State statutes of limitations and tolling principles apply to determine the timeliness of claims raised in lawsuits brought pursuant to Section 1983. Wilson v. Garcia, 471 U.S. 261, 26869 (1985). Section 1983 civil rights actions are governed by the state statute of limitations for personal injury actions. Wallace v. Kato, 549 U.S. 384, 387 (2007). For such actions in Michigan, the statute of limitations is three years. Mich. Comp. Laws § 600.5805(2); Carroll v. Wilkerson, 782 F.2d 44, 44 (6th Cir. 1986) (per curiam). Accrual of the claims for relief is a question of federal law. Collyer v. Darling, 98 F.3d 211, 220 (6th Cir. 1996); Sevier v. Turner, 742 F.2d 262, 272 (6th Cir. 1984). The statute of limitations begins to run when the aggrieved party knows or has reason to know of the injury that is the basis for the action. Collyer, 98 F.3d at 220.

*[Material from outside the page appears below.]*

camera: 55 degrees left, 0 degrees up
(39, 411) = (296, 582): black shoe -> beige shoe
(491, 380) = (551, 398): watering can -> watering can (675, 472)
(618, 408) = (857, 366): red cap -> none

As set forth in his complaint, Plaintiff's claims are based upon events that occurred in 2013 and 2014. Plaintiff had reason to know of the alleged violations at or around the time they occurred. However, Plaintiff did not file his complaint until many years after the limitations period expired. Michigan law no longer tolls the running of the statute of limitations while a plaintiff is incarcerated. Mich. Comp. Laws § 600.5851(9). In addition, it is well-established that ignorance of the law does not warrant equitable tolling of a statute of limitations. Rose v. Dole, 945 F.2d 1331, 1335 (6th Cir. 1991); Jones v. General Motors Corp., 939 F.2d 380, 385 (6th Cir. 1991); see also Mason v. Department of Justice, No. 01-5701, 2002 WL 1334756, at *2 (6th Cir. June 17, 2002). Therefore, Plaintiff's action is time-barred.
IV. Conclusion
For the foregoing reasons, I recommend that the Court dismiss Plaintiff's complaint pursuant to 28 U.S.C. §§ 1915(e)(2), 1915A for failure to state a claim and because it is frivolous.
The Court must also decide whether an appeal of this action would be in good faith within the meaning of 28 U.S.C. § 1915(a)(3). See McGore v. Wrigglesworth, 114 F.3d 601, 611 (6th Cir. 1997). Good faith is judged objectively, Coppedge v. United States, 369 U.S. 438, 445 (1962), and an appeal is not taken in good faith if the issue presented is frivolous, defined as lacking an arguable basis either in fact or law. See Dellis v. Corr. Corp. of Am., 257 F.3d 508, 511 (6th Cir. 2001). For the same reasons that I recommend dismissal of the action, I discern no good faith basis for an appeal and recommend that, should Plaintiff appeal this decision, the Court assess the $505.00 appellate filing fee pursuant to § 1915(b)(1), see McGore, 114 F.3d at 610-11.
Finally, if the Court adopts the foregoing recommendation to dismiss, the dismissal will be a dismissal as described by 28 U.S.C. § 1915(g).
NOTICE
OBJECTIONS to this Report and Recommendation must be filed with the Clerk of Court within 14 days of the date of service of this notice. 28 U.S.C. § 636(b)(1)(C). Failure to file objections within the specified time waives the right to appeal the District Court's order. See Thomas v. Arn, 474 U.S. 140 (1985); United States v. Walters, 638 F.2d 947 (6th Cir. 1981).